Jika terjadi kesalahan dalam produksi C1INH, orang tersebut akan rentan dengan infeksi atau memiliki gangguan autoimun. Salah satunya, sistem imun salah mengenali zat tertentu sehingga menyebabkan angioedema.
Obat
Angioedema juga bisa terjadi akibat penggunaan obat.

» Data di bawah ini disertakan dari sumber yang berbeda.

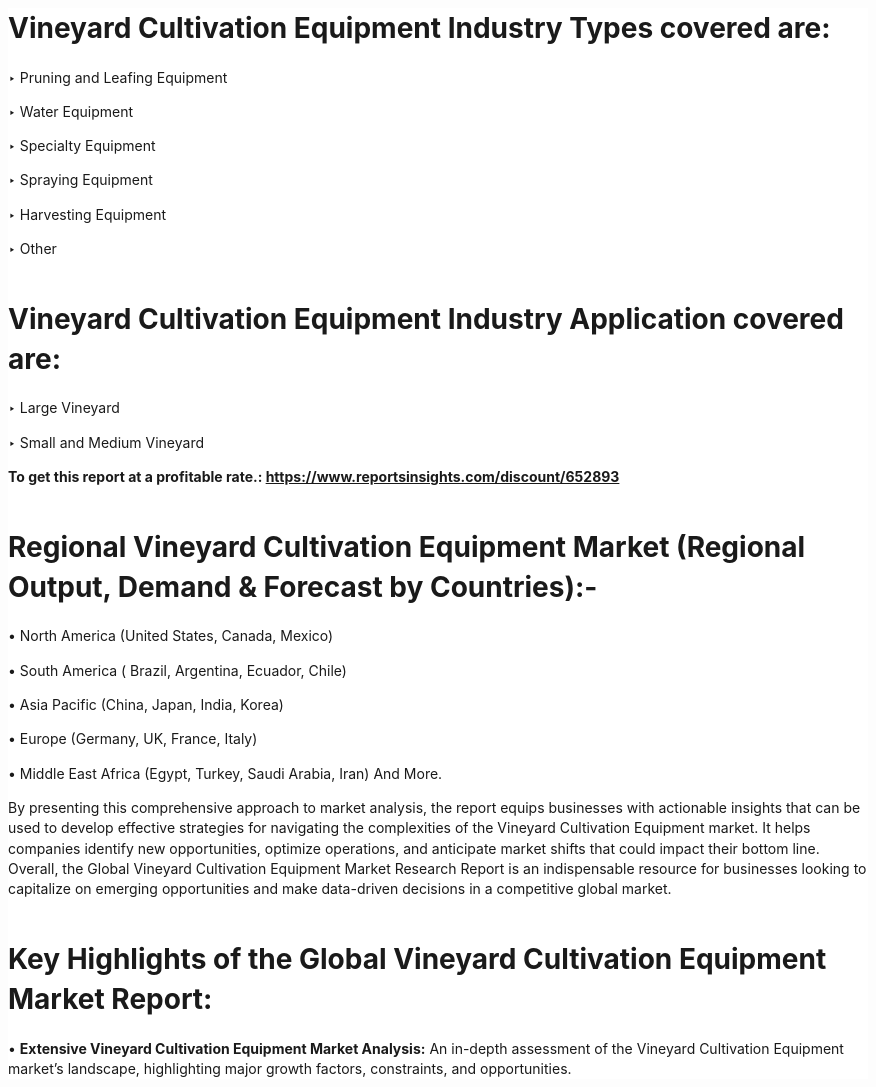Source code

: # <strong>Vineyard Cultivation Equipment Industry Types covered are:</strong>

‣ Pruning and Leafing Equipment

‣ Water Equipment

‣ Specialty Equipment

‣ Spraying Equipment

‣ Harvesting Equipment

‣ Other

# <strong>Vineyard Cultivation Equipment Industry Application covered are:</strong>

‣ Large Vineyard

‣ Small and Medium Vineyard

<strong>To get this report at a profitable rate.: <a href=https://www.reportsinsights.com/discount/652893>https://www.reportsinsights.com/discount/652893</a></strong></font>

# <strong>Regional Vineyard Cultivation Equipment Market (Regional Output, Demand &amp; Forecast by Countries):-</strong>

• North America (United States, Canada, Mexico)

• South America ( Brazil, Argentina, Ecuador, Chile)

• Asia Pacific (China, Japan, India, Korea)

• Europe (Germany, UK, France, Italy)

• Middle East Africa (Egypt, Turkey, Saudi Arabia, Iran) And More.

By presenting this comprehensive approach to market analysis, the report equips businesses with actionable insights that can be used to develop effective strategies for navigating the complexities of the Vineyard Cultivation Equipment market. It helps companies identify new opportunities, optimize operations, and anticipate market shifts that could impact their bottom line. Overall, the Global Vineyard Cultivation Equipment Market Research Report is an indispensable resource for businesses looking to capitalize on emerging opportunities and make data-driven decisions in a competitive global market.

# <strong>Key Highlights of the Global Vineyard Cultivation Equipment Market Report:</strong>

• <strong>Extensive Vineyard Cultivation Equipment Market Analysis:</strong> An in-depth assessment of the Vineyard Cultivation Equipment market’s landscape, highlighting major growth factors, constraints, and opportunities.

Kondisinya bisa muncul saat obat baru diminum, beberapa bulan kemudian, atau bertahun-tahun kemudian.
Ada beberapa jenis obat yang rentan menyebabkan sindrom angioedema, di antaranya:
- Inhibitor angiotensin-converting enzyme (ACE), seperti enalapril, lisinopril, perindopril dan ramipril, yang digunakan untuk mengobati hipertensi.
- Ibuprofen dan jenis obat penghilang rasa sakit lainnya,
- Angiotensin-2 receptor blockers (ARBs), seperti irbesartan, losartan, valsartan, dan olmesartan, yang digunakan untuk mengobati hipertensi
Tanpa sebab yang jelas
Angioedema yang tidak diketahui secara pasti penyebabnya dikenal dengan angioedema idiopatik. Namun, ahli kesehatan meyakini jika kondisi ini dapat dipicu oleh stres, suhu panas atau dingin, infeksi ringan, dan aktivitas yang berat.
Perawatan untuk orang dengan sindrom angioedema
Pengobatan utama untuk sindrom ini adalah dengan minum obat. Namun, pemberian obat harus disesuaikan dengan jenis angioedema.
Pada angioedema alergi dan idiopatik, dokter akan memberikan kombinasi obat antihistamin dan kortikosteroid untuk meredakan pembengkakan.
Semetara untuk sindrom angioedema akibat obat, dapat diobati dengan penggunaan obat yang lebih aman tanpa memicu munculnya gejala.
Angioedema herediter (keturunan/genetik) tidak akan merespons antihistamin maupun obat-obatan steroid. Itu sebabnya, untuk mengobati jenis pembengkakan tubuh ini diarahkan pada tindakan pencegahan.
Pasien juga akan diberikan obat untuk menstabilkan kadar protein dalam darah untuk mencegah munculnya gejala.
Pada pasien yang mengalami gejala anafilaksis, suntikan auto-injector adrenalin akan diberikan agar gejala sindrom angioedema tidak bertambah parah.